#### ACTIVITY
Copy all the lines of the data that include the word "mask".

#### MATERIAL FOR THE TASK
------------------------------

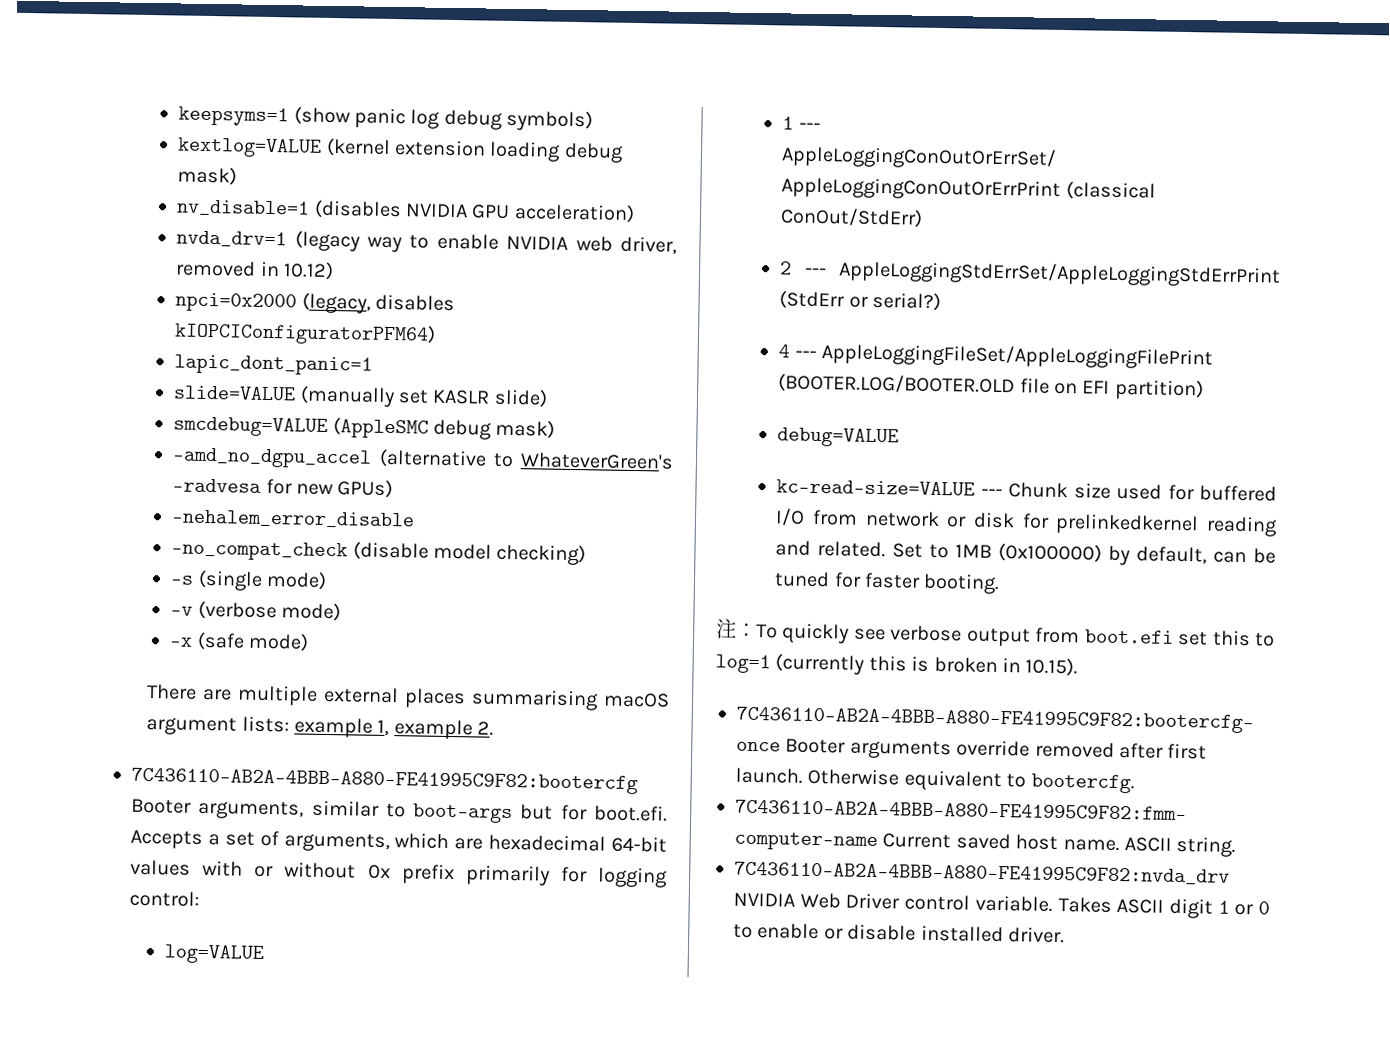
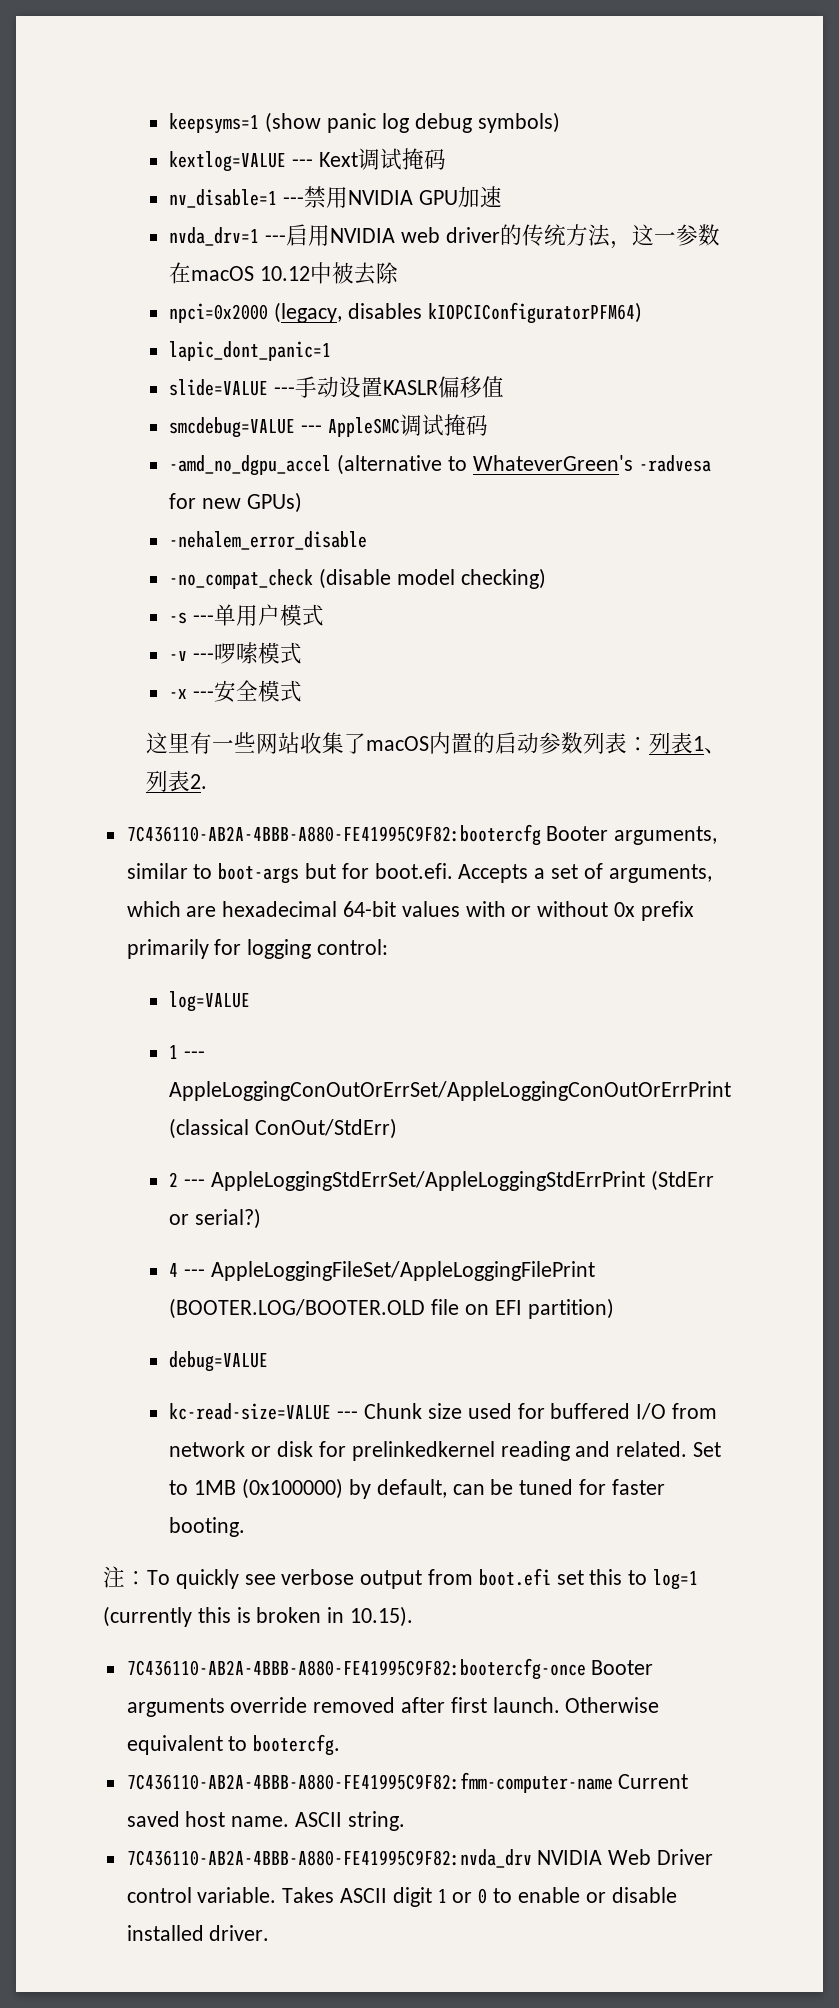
[325,137,623,163] [177,166,238,186] (kernel extension loading debug mask) -> [292,148,447,170] --- Kext调试掩码
[313,199,402,220] (disables -> [283,186,349,208] ---禁用
[513,202,635,223] acceleration) -> [458,186,503,208] 加速
[294,230,677,255] [175,260,335,281] (legacy way to enable NVIDIA web driver, removed in 10.12) -> [265,224,720,249] [169,262,399,285] ---启用NVIDIA web driver的传统方法，这一参数在macOS 10.12中被去除
[299,385,548,408] [173,416,556,440] (manually set KASLR slide) // smcdebug=VALUE (AppleSMC debug mask) -> [274,376,505,398] [169,414,489,438] ---手动设置KASLR偏移值 // smcdebug=VALUE --- AppleSMC调试掩码
[197,569,328,591] [170,600,342,622] [169,631,310,652] [146,684,670,711] [146,716,473,740] (single mode) // -v (verbose mode) // -x (safe mode) // There are multiple external places summarising macOS argument lists: example 1, example -> [193,604,325,626] [169,642,303,664] [169,680,303,703] [145,732,726,754] [145,770,190,792] ---单用户模式 // -v ---啰嗦模式 // -x ---安全模式 // 这里有一些网站收集了macOS内置的启动参数列表：列表1、列表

------------------------------

#### TASK RESPONSE
[325,137,623,163] [177,166,238,186] (kernel extension loading debug mask) -> [292,148,447,170] --- Kext调试掩码
[299,385,548,408] [173,416,556,440] (manually set KASLR slide) // smcdebug=VALUE (AppleSMC debug mask) -> [274,376,505,398] [169,414,489,438] ---手动设置KASLR偏移值 // smcdebug=VALUE --- AppleSMC调试掩码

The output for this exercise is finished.